The facts in this case indicate that on August 27, 1991 appellant, then a 43-year-old budget analyst, filed an occupational disease claim, stating that exposure to a pesticide at work caused respiratory and neurological problems.[1] On August 26, 1992 the Office of Workers’ Compensation Programs accepted that she sustained employment-related chemical sensitivity syndrome with secondary anxiety and depression. She missed intermittent periods of work and received appropriate compensation. On December 17, 1993 she filed a recurrence claim, stating that she became disabled on September 14, 1993 because of varnishing at work[2] and continued to file Forms CA-8 claims for continuing compensation thereafter. By decision dated February 2, 1994, the Office rejected the claim on the grounds that the evidence failed to establish causal relationship between the recurrence and the employment injury. On February 7, 1994 and October 17, 1995 appellant requested reconsideration and submitted additional evidence.[3] In decisions dated November 16, 1994 and March 6, 1996, the Office denied modification of the prior decision. The instant appeal follows.
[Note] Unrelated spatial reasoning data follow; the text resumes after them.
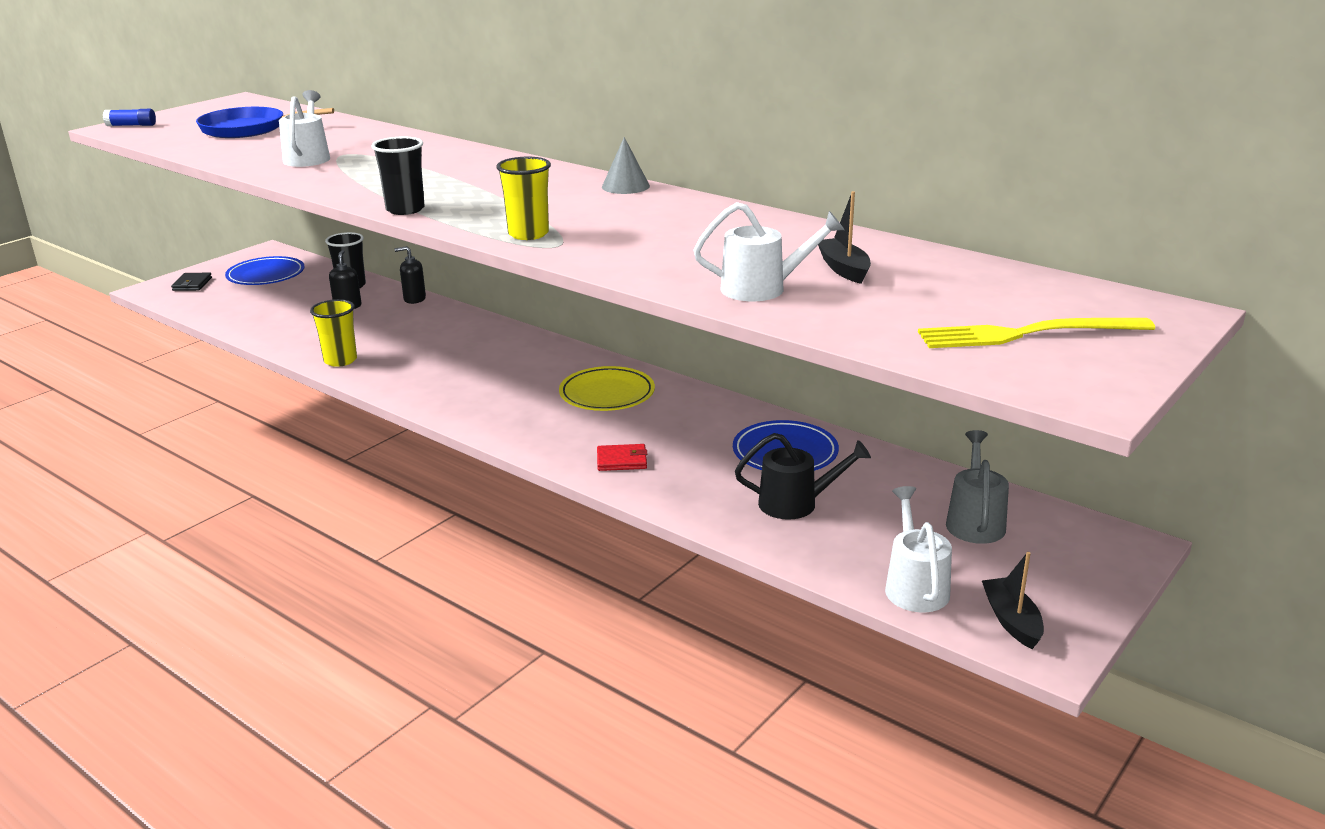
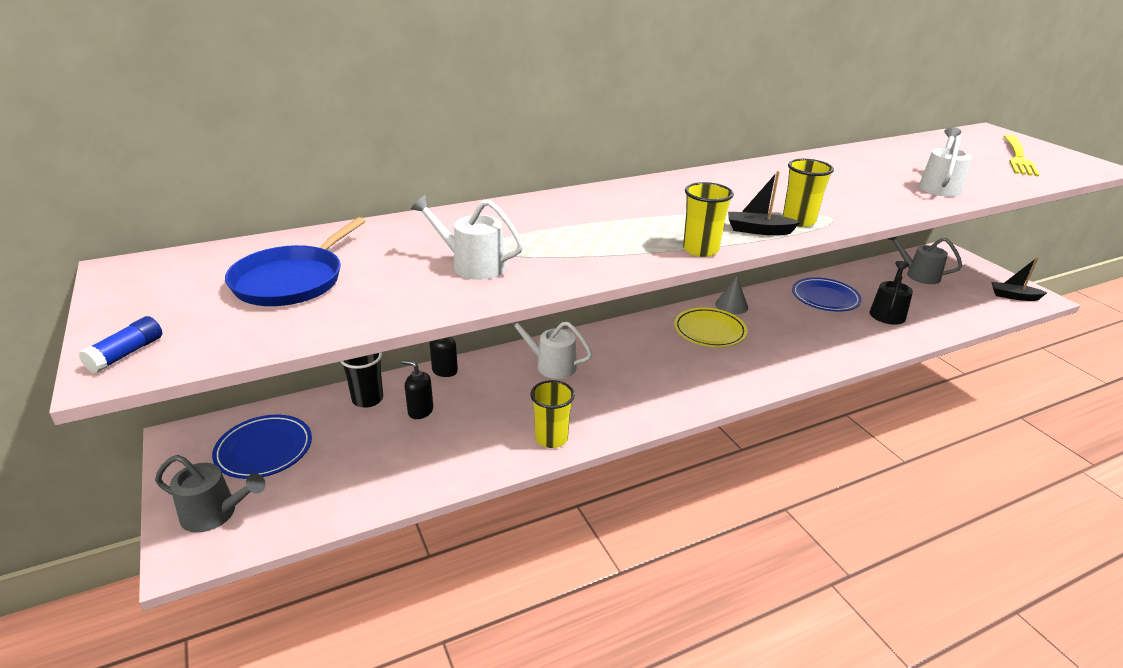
camera: 65 degrees left, 5 degrees up
black wallet [171,273,212,291] -> grey watering can [155,455,266,533]
black cup [371,137,425,215] -> yellow cup [683,182,734,257]
red wallet [597,444,648,471] -> none
grey cone [602,137,650,194] -> grey cone moved to [715,276,748,314]
black boat [818,191,871,284] -> black boat moved to [728,171,800,235]
white watering can [885,486,952,613] -> white watering can moved to [506,322,592,379]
The Board finds this case is not in posture for decision.
An individual who claims a recurrence of disability due to an accepted employment-related injury has the burden of establishing by the weight of the substantial, reliable, and probative evidence that the recurrence of the disabling condition for which compensation is sought is causally related to the accepted employment injury.[4] This burden includes the necessity of furnishing evidence from a qualified physician who, on the basis of a complete and accurate factual and medical history, concludes that the condition is causally related to the employment injury and supports that conclusion with sound medical reasoning.[5] Causal relationship is a medical issue,[6] and the medical evidence required to establish a causal relationship is rationalized medical evidence. Rationalized medical evidence is medical evidence which includes a physician’s rationalized medical opinion on the issue of whether there is a causal relationship between the claimant’s diagnosed condition and the implicated employment factors. The opinion of the physician must be based on a complete factual and medical background of the claimant, must be one of reasonable medical certainty, and must be supported by medical rationale explaining the nature of the relationship between the diagnosed condition and the specific employment factors identified by the claimant.[7]
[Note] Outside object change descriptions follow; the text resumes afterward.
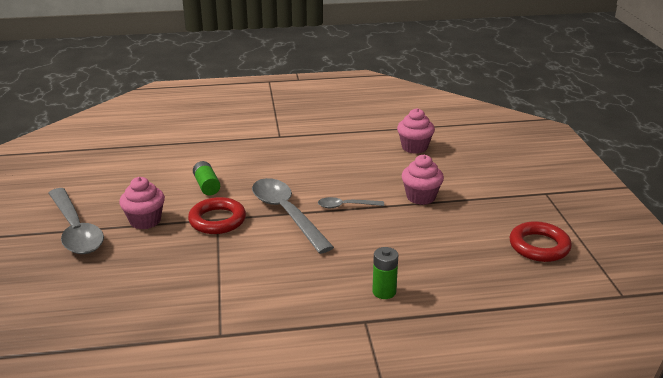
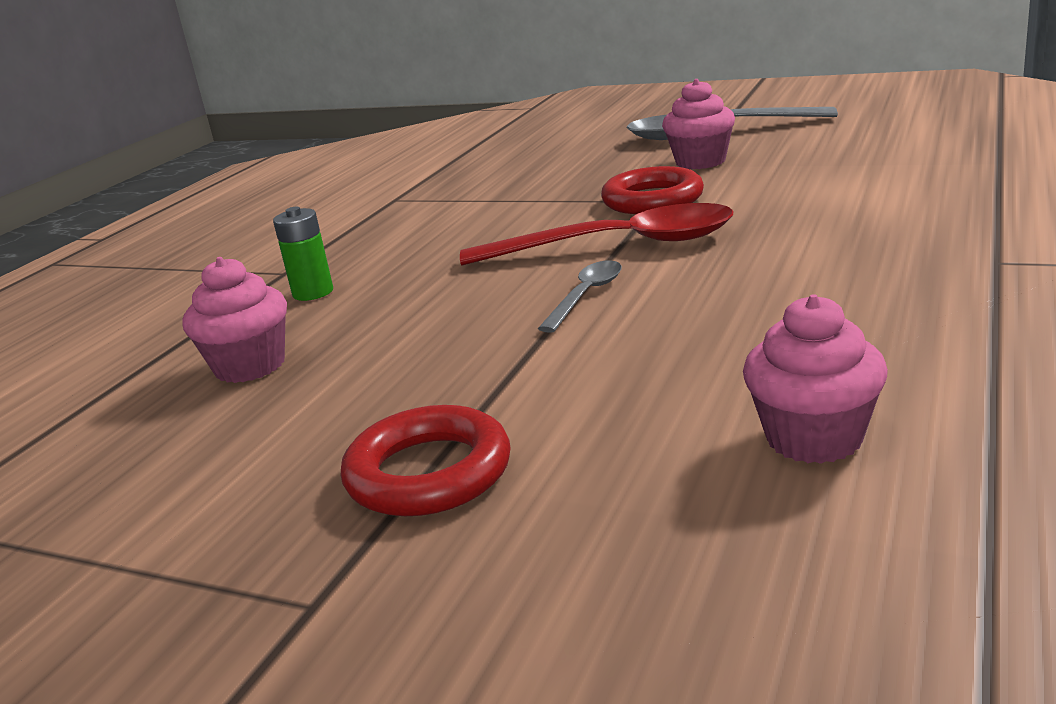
camera: 125 degrees right, 5 degrees down
green battery [193,161,220,195] -> none
grey spoon [252,178,334,254] -> red spoon [460,203,734,266]
pink cupcake [402,155,444,205] -> pink cupcake moved to [182,257,287,383]
red ring [510,221,572,262] -> red ring moved to [341,405,511,516]

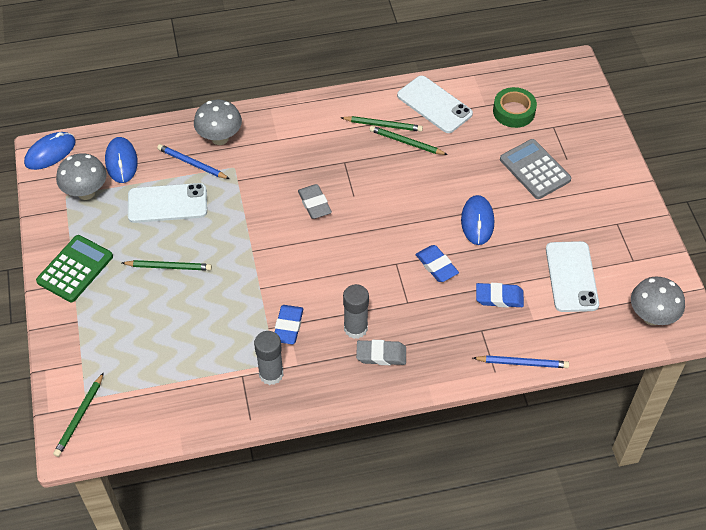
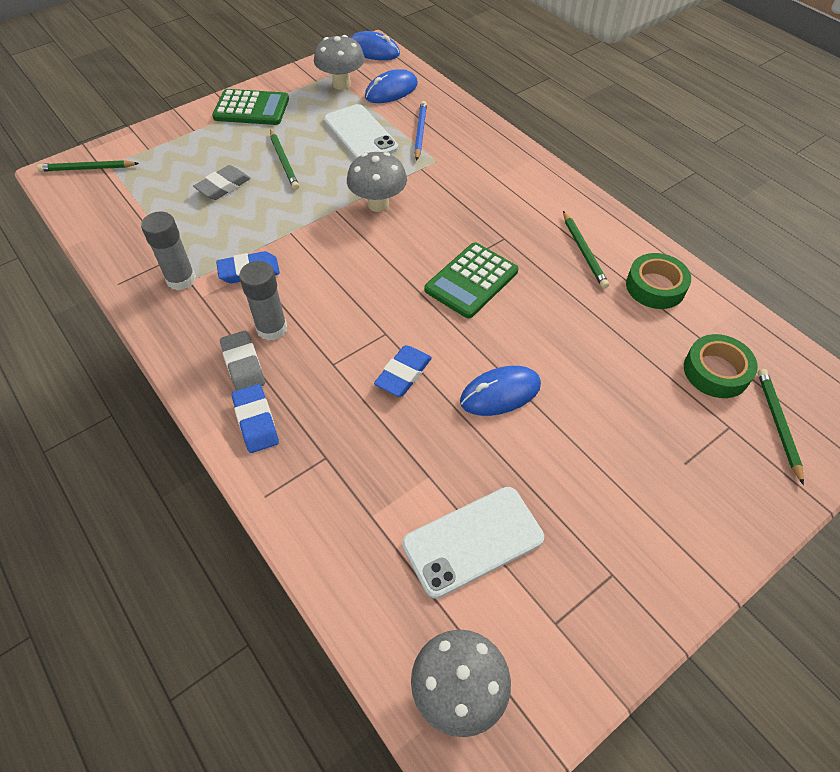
camera: 65 degrees right, 0 degrees up
grey mushroom [194,100,242,145] -> grey mushroom moved to [347,152,407,212]
grey eraser [298,184,332,219] -> grey eraser moved to [193,165,250,200]
green pencil [370,126,448,155] -> green pencil moved to [758,369,804,485]
white phone [397,76,473,133] -> green tape [626,253,691,309]
blue pencil [473,355,569,368] -> none
blue eraser [476,283,524,308] -> blue eraser moved to [232,384,279,453]
grey calculator [500,139,571,199] -> none
none -> green calculator [425,243,518,318]

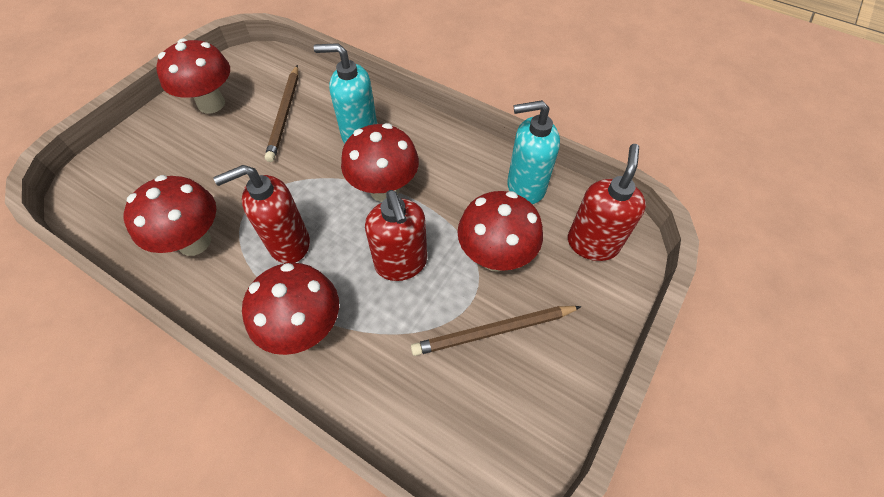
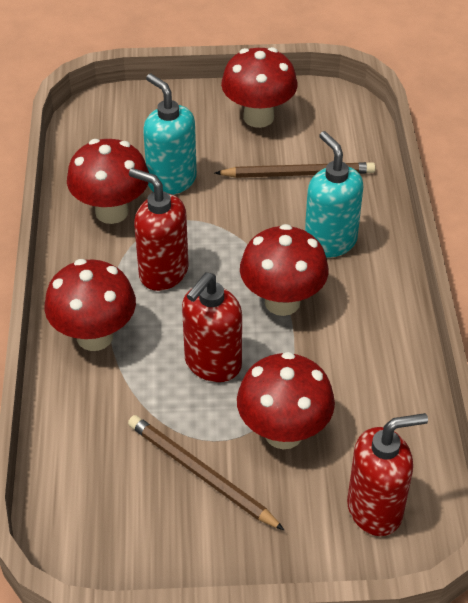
camera: 55 degrees right, 10 degrees down
brown pencil [265,65,298,162] -> brown pencil turned 150 degrees counterclockwise [215,162,375,178]
turquoise soap dispenser [507,100,560,204] -> turquoise soap dispenser moved to [143,74,197,195]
The relevant medical evidence includes numerous Office form reports in which both appellant’s treating psychologist, John H. Heckler, Ph.D., and her treating physician, Dr. Barbara Scolnick, who is Board-certified in both internal medicine and preventive medicine, advised that she could not work due to the employment-related condition.
By letter dated December 14, 1993, Dr. Scolnick advised:
“There is a tremendous amount of controversy regarding the etiology and treatment of [multiple chemical sensitivity]. My opinion is that it is best to understand that the patient is suffering, offer optimism that things will probably get better, avoid some expensive ‘sensitivity treatment’ and definitely offer psychotherapy. [Appellant] has done all the above and continued to work until September 14, 1993 when all the anxiety and difficulties became too much. Hopefully she will return to work after a hiatus gives her time to heal.”
In a February 27, 1994 report, Dr. Scolnick related:
“[Appellant] never felt well, although she never gave up, and there were ups and downs. In September 1993 she was under continued stress, plus her mother who lives with [her] was ill, and [appellant] also developed another medical problem. While both her therapist and I had thought it best in the past to encourage her efforts to work, at this point it became clear the anxiety was overwhelming and it was in her best interest to remove herself from the constant stress of avoiding chemicals and smells at work and take some time to feel better.”
In a report dated February 13, 1995, Dr. Heckler advised:
“The medical leave of absence of [appellant] from October 1993 into January 1994 was determined as medically necessary by both Dr. Scolnick, the occupational health physician, and myself because of a buildup of both chemical reactions to her workplace and other environments and reactions/precipitants of a psychological nature which were inhibiting her daily functioning and setting off a cycle of chemical reactions and emotional problems that were largely unresolvable without [appellant] taking a ‘leave.’ In particular, [appellant] was experiencing severe anxiety attacks with episodes of depression.”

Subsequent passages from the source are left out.